### Bagian Dokumen
►

Infeksi otak. Penyakit itu yang menjadi diagnosa dokter. Namun kabar pertama yang saya dengar dari teman-teman cleaning, dua minggu lalu, adalah serangan gejala stroke. Ketika mendengar kabar tersebut, yang pertama kali saya dengar dari Pak Kurniadi, hari itu juga saya langsung bergegas untuk menjenguknya bersama teman-teman cleaning dan security kantor.

Jabatan tangan saya tak kunjung dilepasnya saat awal bertemu dengannya. Namun genggaman tangannya dihiasi dengan tatapan mata yang kosong. Ia sempat merintih kesakitan. Namun tetap jabatan tangan saya sulit sekali untuk dilepaskan. Dia terus menggenggam tangan saya. Dalam hati saya menangis mendengar rintihannya. Ingin sekali melepaskan tanganya dan berbalik meninggalkannya karena saya sangat tidak kuat menghadapi tatapan dan rintihannya.

=====================

Ya Allah, apakah Engkau tidak punya rasa kasihan memberikan penyakit ini untuknya?

Ya Allah, apakah ujian ini tidak terlalu berat untuk ditanggung keluargnya?

Ya Allah, tidakkah Engkau punya mata, telinga, dan hati?



Atau apakah cobaan ini adalah jalan terbaikMu untuk dia dan keluarganya?

Atau apakah sebenarnya ujian ini semata bukan hanya untuknya, melainkan juga untuk orang-orang disampingnya, teman-temannya, dan para atasannya untuk saling berbagi?

◄

### Data yang Ditampilkan
►

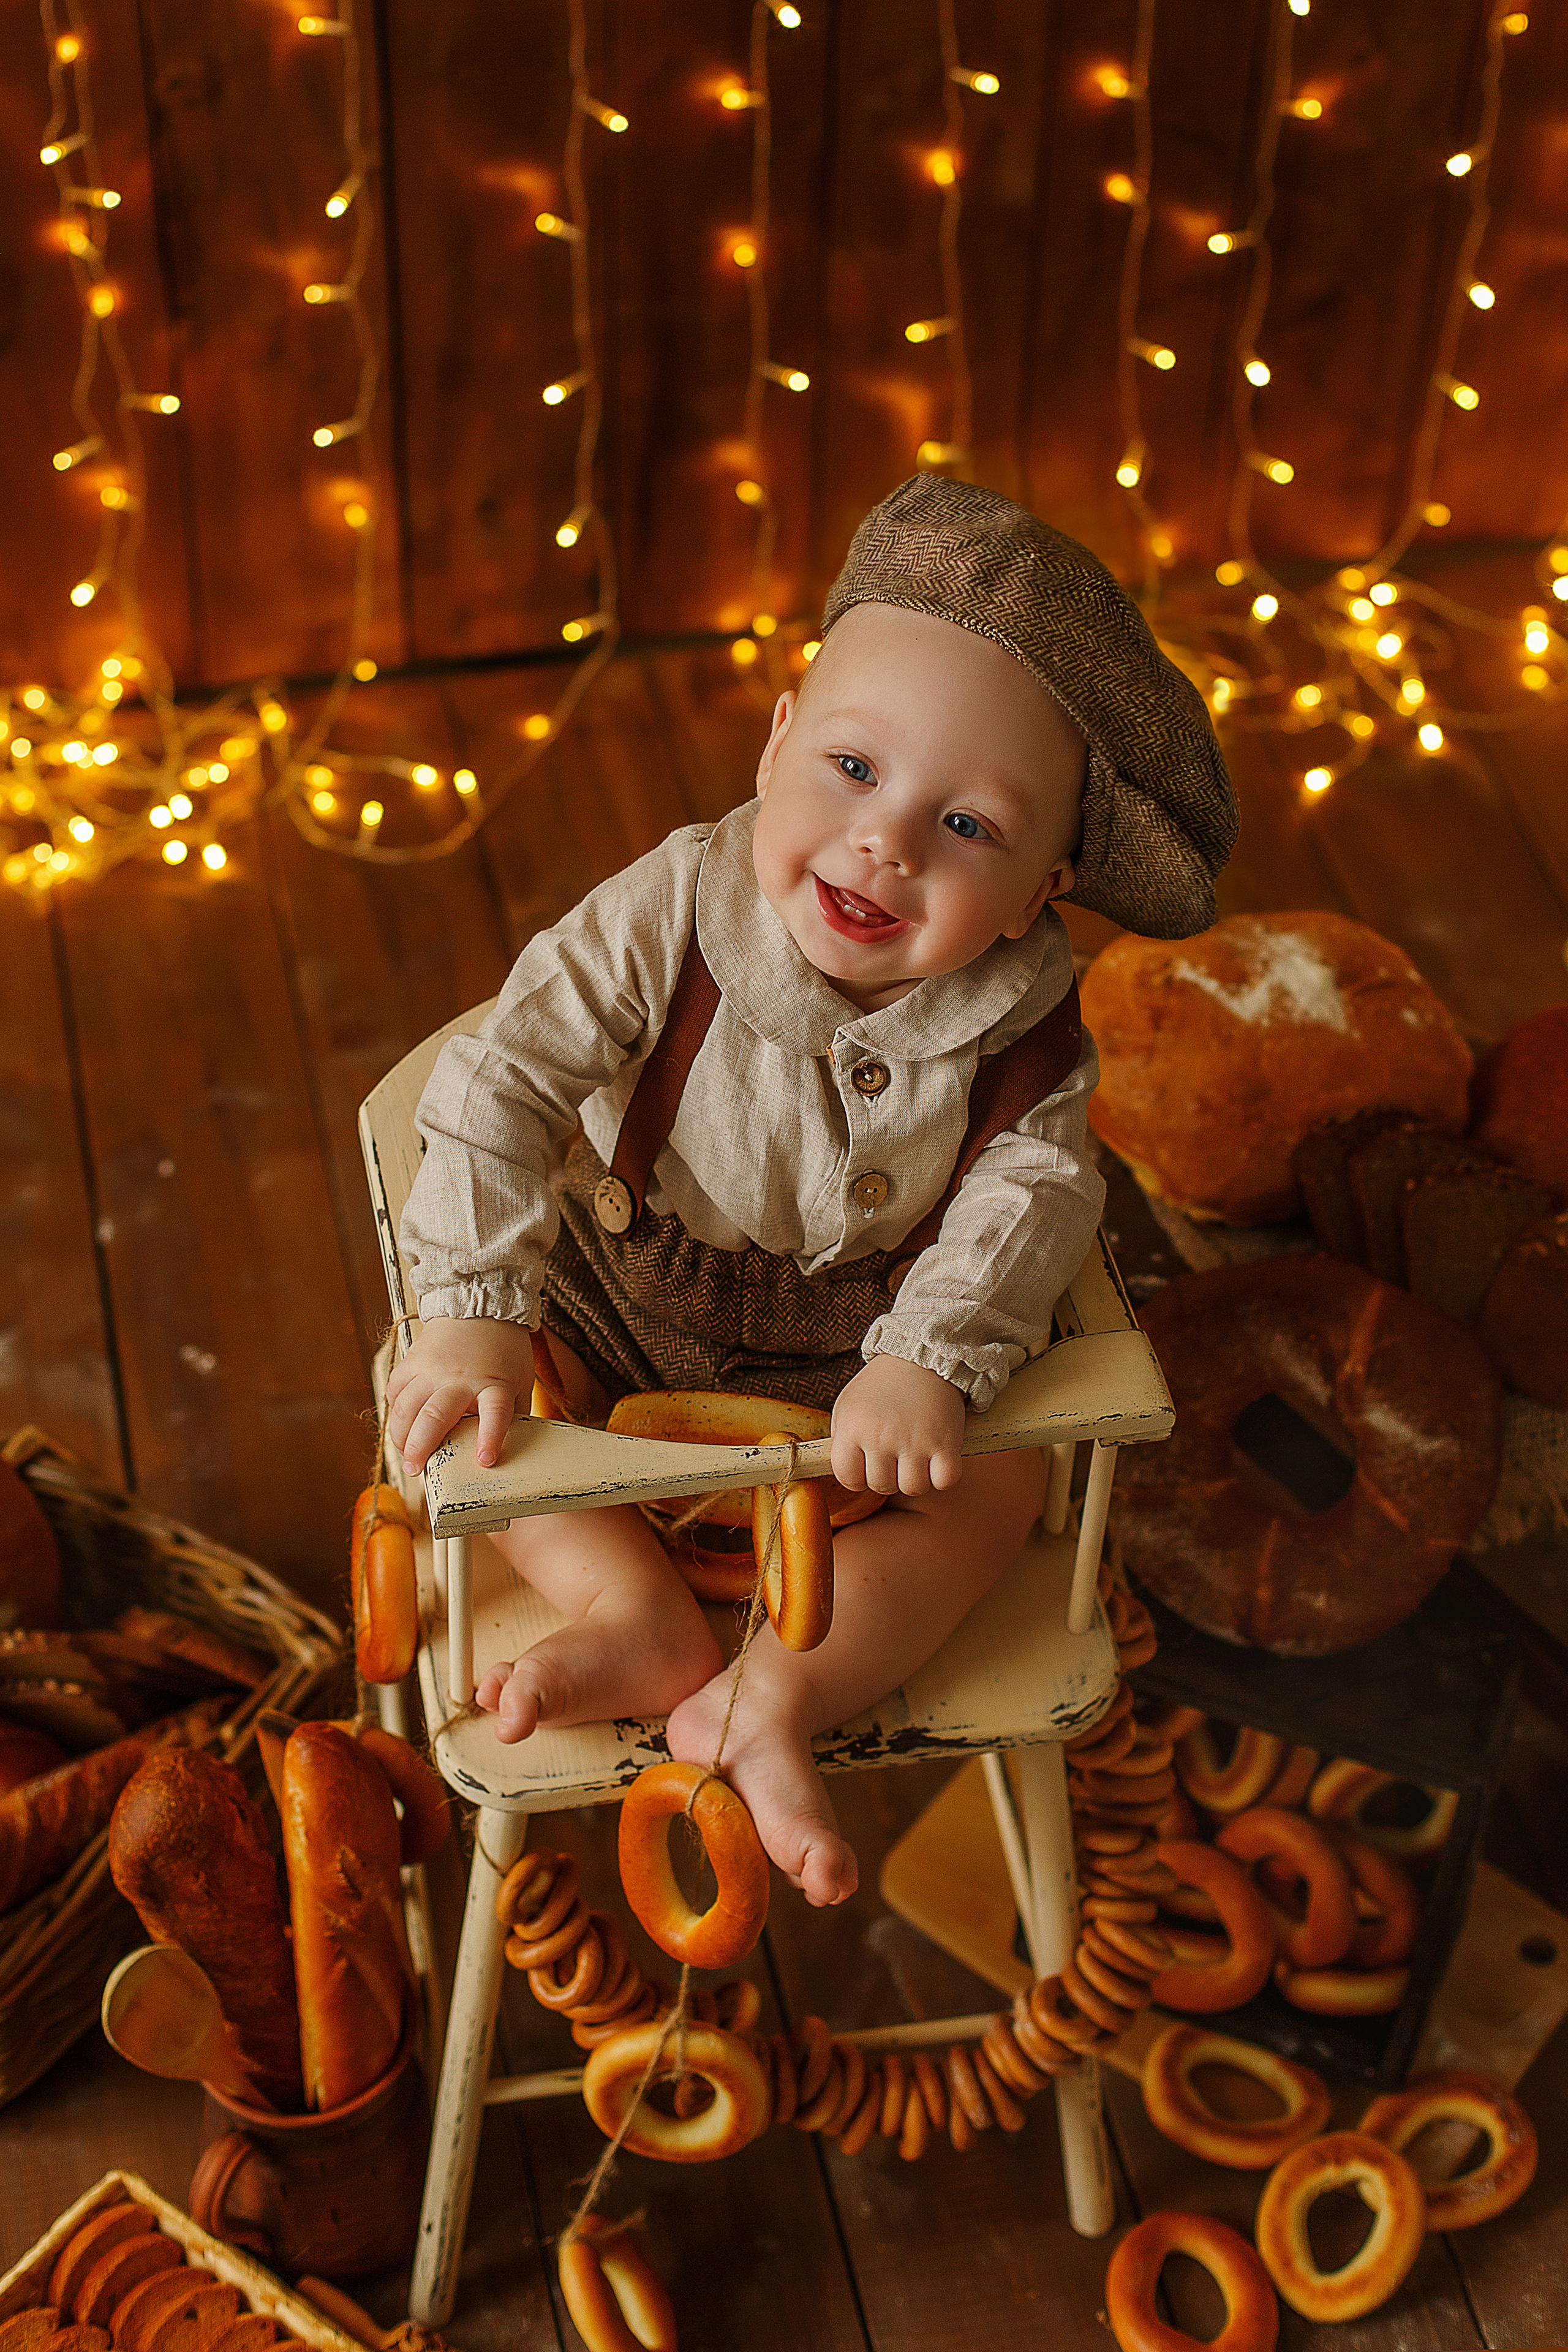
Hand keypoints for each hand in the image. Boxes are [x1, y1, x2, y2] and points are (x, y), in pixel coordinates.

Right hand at [386, 1317, 535, 1473]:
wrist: (481, 1306)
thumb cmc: (504, 1351)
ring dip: (401, 1435)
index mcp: (495, 1384)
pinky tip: (401, 1425)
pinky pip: (396, 1390)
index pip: (496, 1413)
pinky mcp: (414, 1360)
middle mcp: (462, 1378)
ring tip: (404, 1456)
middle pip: (437, 1414)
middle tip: (415, 1469)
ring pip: (408, 1406)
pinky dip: (395, 1411)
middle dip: (421, 1446)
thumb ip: (514, 1416)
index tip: (484, 1461)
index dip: (490, 1437)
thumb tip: (511, 1455)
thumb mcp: (519, 1383)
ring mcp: (433, 1369)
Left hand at [829, 1354, 965, 1496]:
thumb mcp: (847, 1405)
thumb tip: (846, 1472)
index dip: (858, 1477)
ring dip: (915, 1477)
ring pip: (912, 1488)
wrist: (921, 1358)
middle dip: (888, 1475)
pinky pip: (944, 1482)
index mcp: (853, 1428)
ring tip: (915, 1455)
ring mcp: (915, 1441)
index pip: (848, 1478)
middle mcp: (881, 1437)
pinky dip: (942, 1476)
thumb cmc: (881, 1385)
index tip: (867, 1464)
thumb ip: (841, 1440)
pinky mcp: (946, 1443)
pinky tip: (937, 1460)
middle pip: (881, 1486)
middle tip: (894, 1453)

◄

### Tugas Siswa 1
Menurut bacaan tentang menjenguk rekan yang sakit, penyakit apa yang didiagnosa dokter?
### Tugas Siswa 2
Lanjutkan bacaan tentang menjenguk rekan yang sakit itu mulai dari kalimat terakhirnya.

### Kolom Jawaban 1
Infeksi otak.

### Kolom Jawaban 2
Ya Allah, saat ini pintaku hanya satu, berilah kesabaran dan keikhlasan atasnya dan keluarganya. Karena saya yakin inilah sejatinya hidup, Sabar dan Ikhlas.


Kalimat dalam hati tak terhindarkan sesaat setelah genggaman tangannya terlepas. Ada rasa menggugat, walaupun pada akhirnya saya berusaha mengerti takdir yang telah dituliskan oleh Tuhan. Karena memang itu tugas kita sebagai manusia di dunia ini. berusaha mengerti dalam setiap takdirNya. Itulah hakikat sabar dan ikhlas.

=====================

Selasa, 13 Mei 2008. Saya di telepon oleh Pak Kurniadi. …Id, mau jenguk Pak Kuntoyo? Dia mau pulang ke Jawa jam 9 pagi ini… Kabar kepulangannya yang sebenarnya telah saya ketahui sejak kemarin. Jam saat itu menunjukkan pukul 8 lebih. Akhirnya saya mengiyakan ajakan Pak Kurniadi, kepala seksi saya. Kembali seperti jengukan sebelumnya, teman-teman claning dan security kantor pun ikut turut serta.

Kami semua naik sepeda motor, karena rumahnya berada di suatu gang dengan jalan yang tidak besar. Ketika sampai di rumah kontrakannya, terlihat begitu banyak orang. Sepertinya mereka telah bersiap-siap untuk pulang ke kampung halamannya.

Satu persatu kami menyapa dan bersalaman dengan Pak Kuntoyo. Tubuhnya semakin terlihat kurus dan lusuh. Matanya yang sangat cekung memberikan tatapan yang kosong. Dia tidak kenal kami. Ingatannya seperti menghilang. Ia seperti kembali menjadi bayi, tanpa suara tak bisa bicara. Gerakannya pun dibantu oleh sang istri. Walau akhirnya tersurat senyum di bibirnya, namun masih terlihat memaksa, karena tatapannya kembali kosong. Kembali hati saya terasa sakit. Melihat seorang teman ngobrol disaat lembur saya, tidak mengenali saya lagi.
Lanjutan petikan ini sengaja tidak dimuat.